Gaining exposure through newspapers, magazines, radio, and TV can significantly enhance your brand’s influence, authority, and awareness. Unfortunately, many small businesses lack the financial resources to hire professional help for media relations. The good news is that with a little knowledge and guidance, you can successfully manage your own public relations efforts.
In this blog, we’ll take you through some effective tips to help you secure media coverage for your small business.
Determine Your Target Audience
While press coverage may come at no cost, your time is valuable. Therefore, it’s crucial to have a clear understanding of why you seek media exposure and how it will benefit your business. Whether your objective is to generate leads, attract investments, recruit talented individuals, or pursue other goals, what truly matters is having a purpose.

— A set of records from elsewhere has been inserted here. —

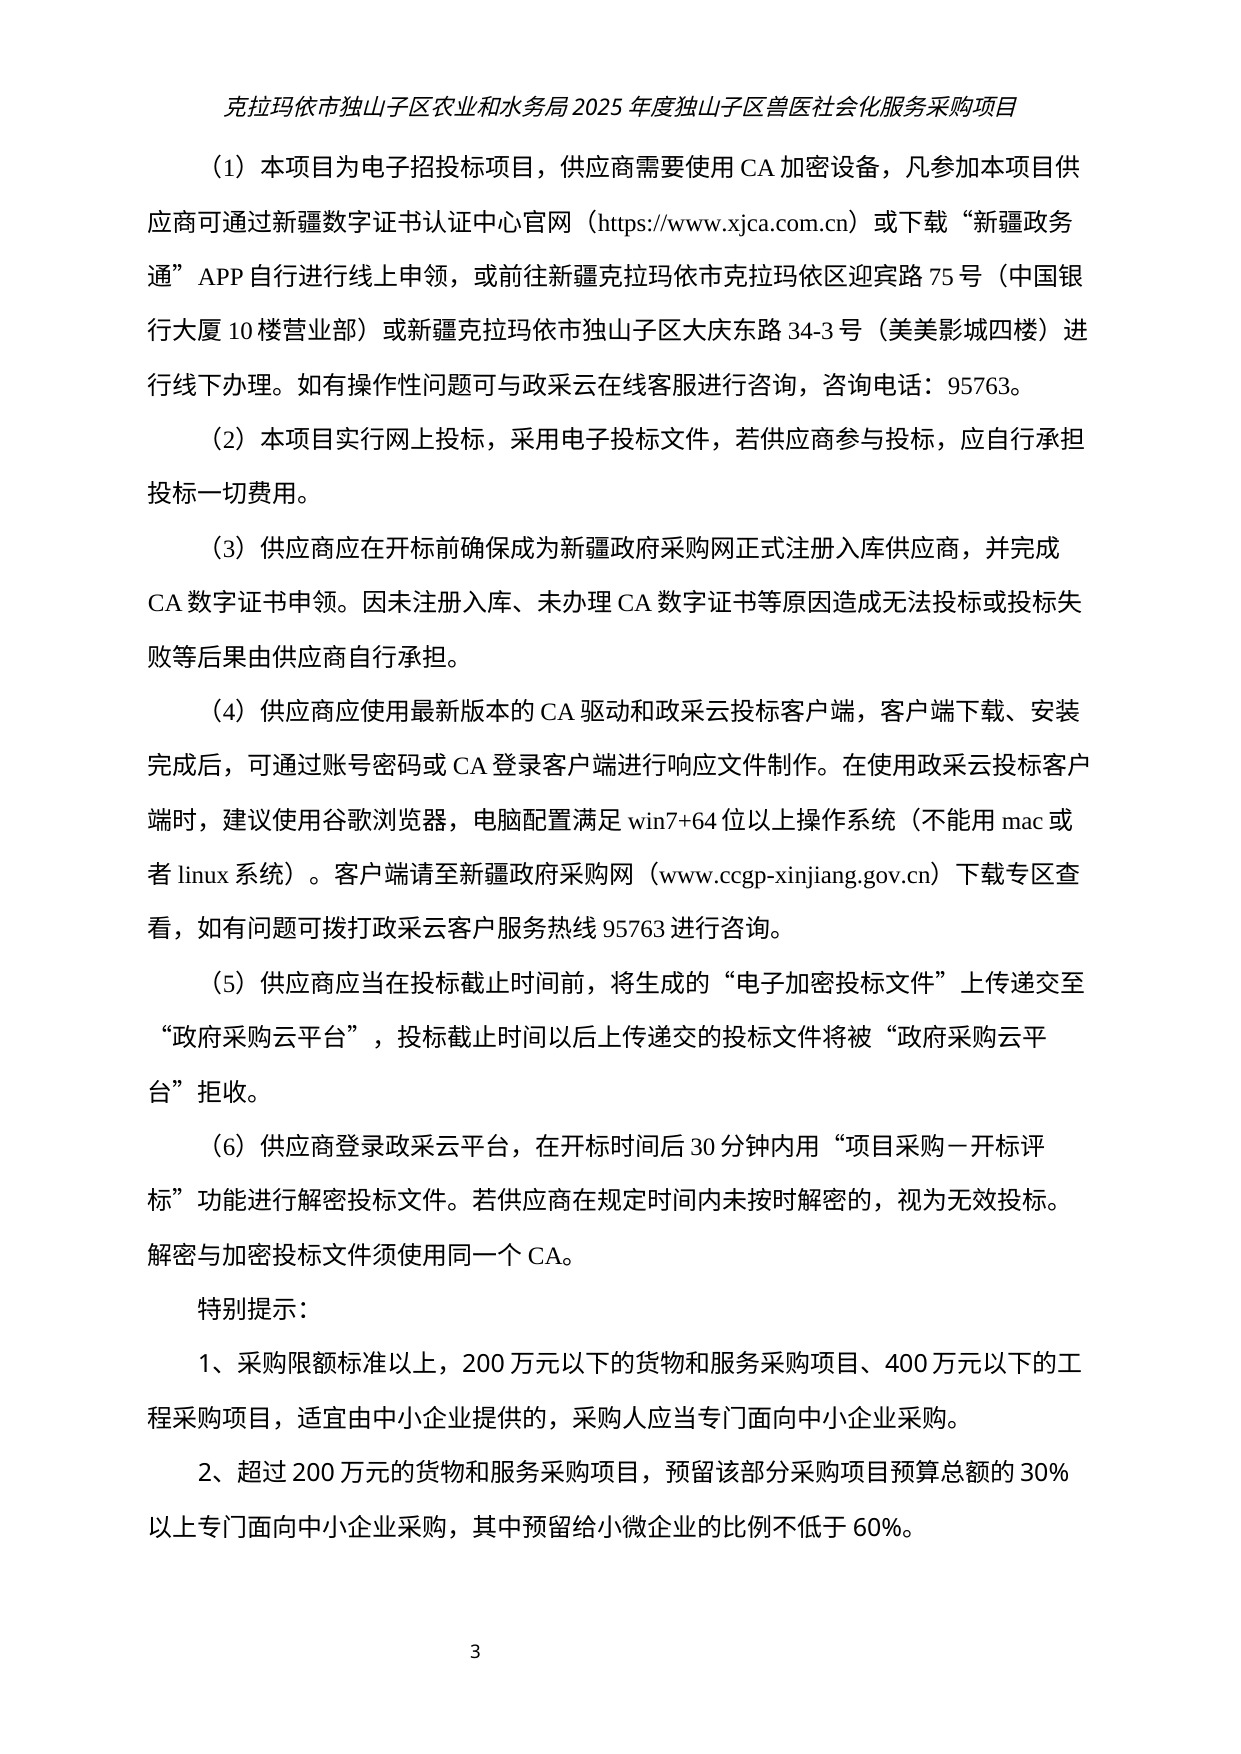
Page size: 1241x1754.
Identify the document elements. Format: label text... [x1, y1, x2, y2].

text （4）供应商应使用最新版本的CA驱动和政采云投标客户端，客户端下载、安装完成后，可通过账号密码或CA登录客户端进行响应文件制作。在使用政采云投标客户端时，建议使用谷歌浏览器，电脑配置满足win7+64位以上操作系统（不能用mac或者linux系统）。客户端请至新疆政府采购网（www.ccgp-xinjiang.gov.cn）下载专区查看，如有问题可拨打政采云客户服务热线95763进行咨询。 [148, 691, 1093, 945]
text （5）供应商应当在投标截止时间前，将生成的“电子加密投标文件”上传递交至“政府采购云平台”，投标截止时间以后上传递交的投标文件将被“政府采购云平台”拒收。 [148, 963, 1093, 1108]
text 特别提示： [148, 1289, 1093, 1326]
text 2、超过200万元的货物和服务采购项目，预留该部分采购项目预算总额的30%以上专门面向中小企业采购，其中预留给小微企业的比例不低于60%。 [148, 1453, 1093, 1543]
text （2）本项目实行网上投标，采用电子投标文件，若供应商参与投标，应自行承担投标一切费用。 [148, 419, 1093, 510]
text （6）供应商登录政采云平台，在开标时间后30分钟内用“项目采购－开标评标”功能进行解密投标文件。若供应商在规定时间内未按时解密的，视为无效投标。解密与加密投标文件须使用同一个CA。 [148, 1126, 1093, 1271]
text 1、采购限额标准以上，200万元以下的货物和服务采购项目、400万元以下的工程采购项目，适宜由中小企业提供的，采购人应当专门面向中小企业采购。 [148, 1344, 1093, 1434]
text （3）供应商应在开标前确保成为新疆政府采购网正式注册入库供应商，并完成CA数字证书申领。因未注册入库、未办理CA数字证书等原因造成无法投标或投标失败等后果由供应商自行承担。 [148, 528, 1093, 673]
text （1）本项目为电子招投标项目，供应商需要使用CA加密设备，凡参加本项目供应商可通过新疆数字证书认证中心官网（https://www.xjca.com.cn）或下载“新疆政务通”APP自行进行线上申领，或前往新疆克拉玛依市克拉玛依区迎宾路75号（中国银行大厦10楼营业部）或新疆克拉玛依市独山子区大庆东路34-3号（美美影城四楼）进行线下办理。如有操作性问题可与政采云在线客服进行咨询，咨询电话：95763。 [148, 148, 1093, 401]
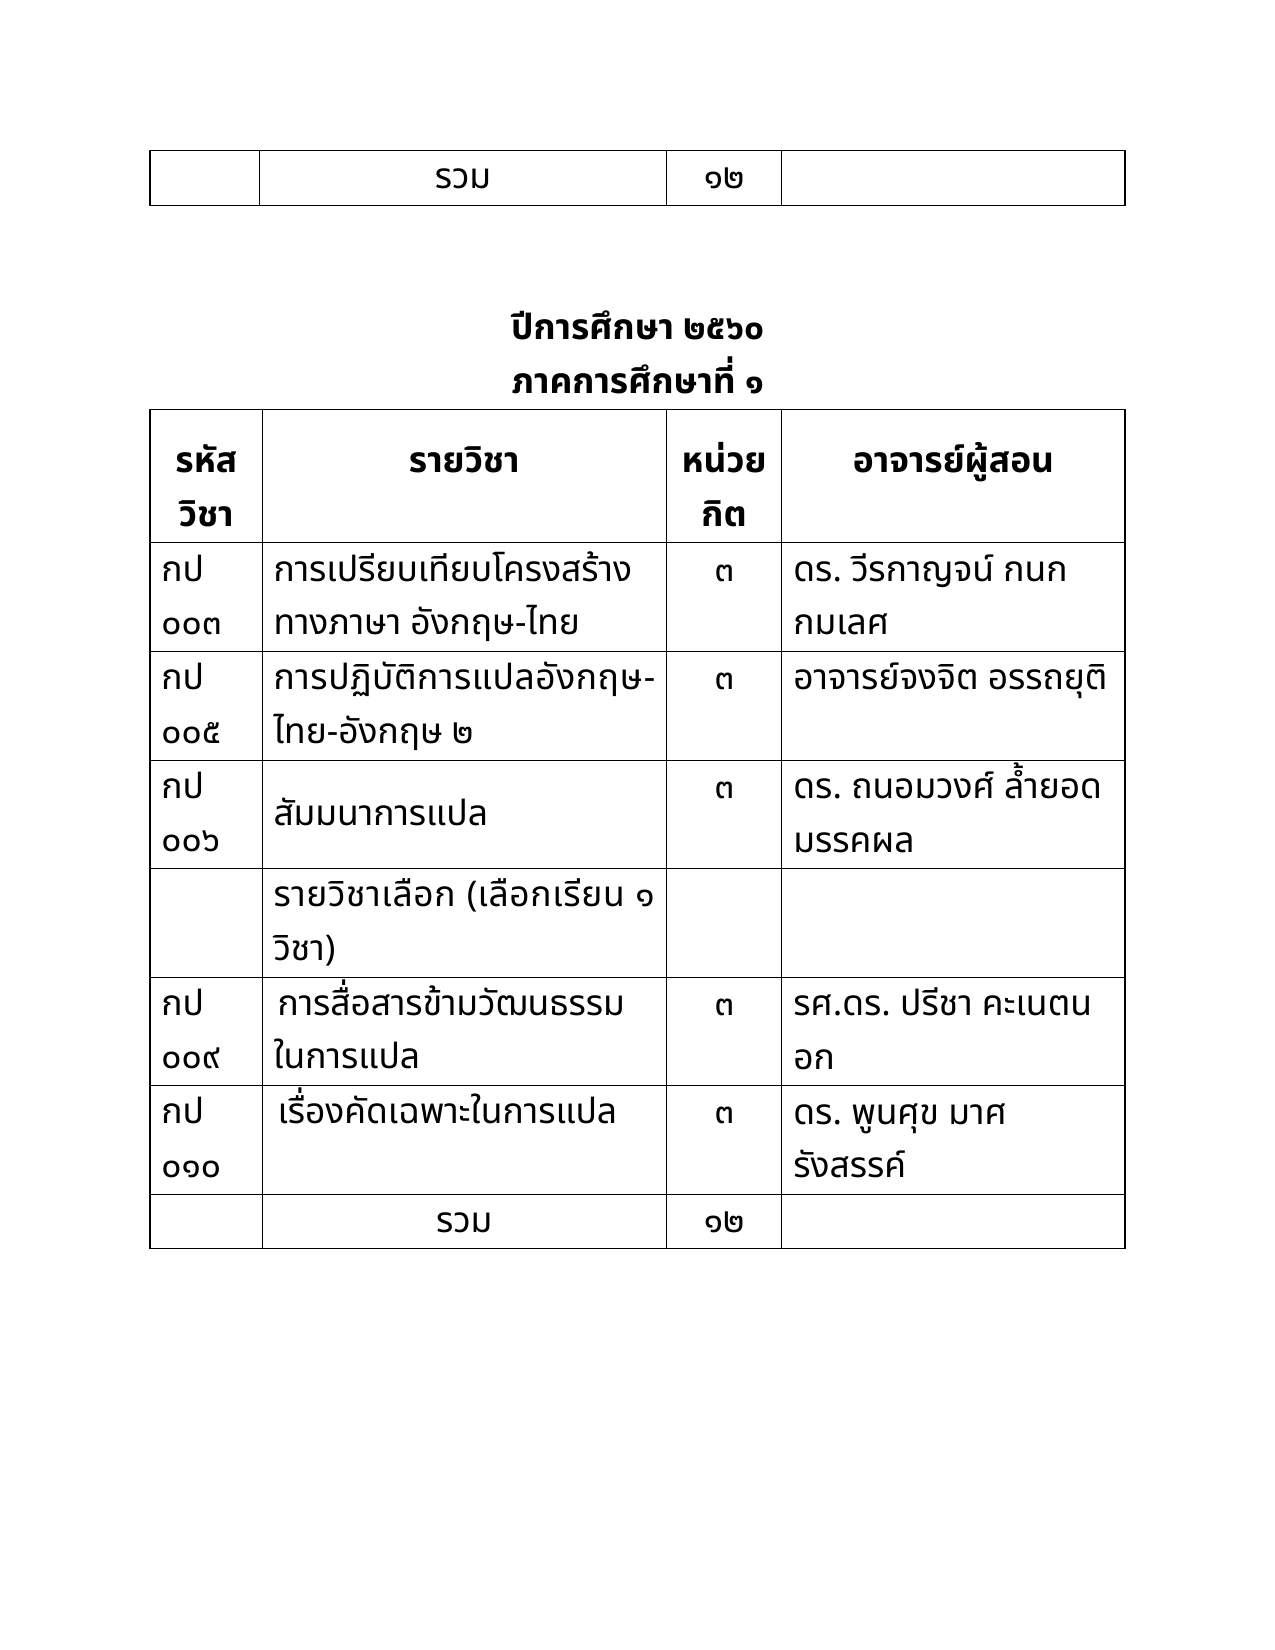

Discover Their Preferences
Once you have a clear objective in mind, consider your target audience and research their preferred reading materials, shows, and podcasts. It’s important to be specific; it will be difficult to identify suitable publications or programs if your only goal is to attract more customers. However, if you narrow down your target audience by age range, gender, location. education level, income level, etc., it becomes much easier to determine which publications or programs to focus on.
If you’re unsure about your desired audience’s preferences, don’t hesitate to ask. A quick online survey or questionnaire of your target audience can provide enough information to compile a shortlist of target publications.
Avoid Overshooting Your Mark
While you may be drawn to the idea of being featured in the Sunday Times, it’s important to assess whether your target audience actually reads that publication. Otherwise, dedicating your time and resources to it could be a futile endeavor. Moreover, it’s crucial not to assume that national coverage is inherently superior to regional or trade press. If your goal is to reach people within a specific geographical area or industry, securing a story in a local newspaper or industry-specific publication could prove to be significantly more impactful.
Collect Contact Details for Relevant Journalists
Publications often provide contact details for journalists, including email addresses. Identifying radio and TV producers and researchers can be challenging, but leveraging social networks like Twitter and LinkedIn can help. When in doubt, make a call and inquire. Remember, newsrooms are busy, so don’t take it personally if people seem brief on the phone. Avoid using generic email addresses as they are infrequently checked. Instead, make it your mission to obtain the name and email address of the person responsible for deciding whether to use your story or not.
Research Ideal Publications and Programs
Journalists receive numerous press releases and email pitches weekly. However, time constraints prevent them from reading everything, resulting in many communications being deleted without being opened. To grab their attention, closely align your idea with their ideal story. One reason for the failure of press releases and email pitches is the sender’s lack of familiarity with the target publication, including radio and TV. Increase your chances of success by researching past stories over several weeks or months. Also consider lead time, the period between commissioning an article and its publication or broadcast, as it is often longer than anticipated. Timing is critical when contacting newspapers; an idea for the following day at 3 pm would likely be missed, unless it’s an extraordinary scoop.
Craft a Compelling Pitch or Press Release
Local newspapers often have limited staff, so a well-crafted press release with all necessary information included may be printed quickly with minimal changes. You can find press release examples online. If you lack writing confidence, consider hiring a freelance writer.
When pitching to publications, a concise email outlining your idea is often enough. Use a subject line with ‘story idea’ and a compelling one-liner description to catch a journalist’s attention. Pitching ideas over the phone is acceptable too but avoid busy times such as deadline day or before a news bulletin. Be prepared to send an email pitch or press release if asked – most journalists will appreciate it.
When a journalist shows interest in your story, they usually respond within a day. However, stories can be overlooked in a busy newsroom. So, don’t hesitate to follow up on your pitches or press releases via phone or email. If you’ve followed up multiple times without progress, assume the journalist is not interested and explore other options.
Offering the same story to different programs or publications is acceptable, as long as you’re transparent. Keep in mind there may be competition. While seeking maximum press coverage is tempting, if a journalist planning to cover your story sees it elsewhere, especially before their publication date, they might not be pleased. It’s not worth jeopardizing relationships for short-term gains.
Set Realistic Expectations
Securing press coverage, especially at a national level, can be quite challenging. It takes time and effort to build a strong media profile, so don’t be discouraged if you don’t achieve instant success. Some journalists may disregard your press releases and pitches, while others may reject your ideas repeatedly. However, with persistence, consistency, and a willingness to learn from your mistakes (because you will make them), you will eventually see results. Stay determined and keep pushing forward.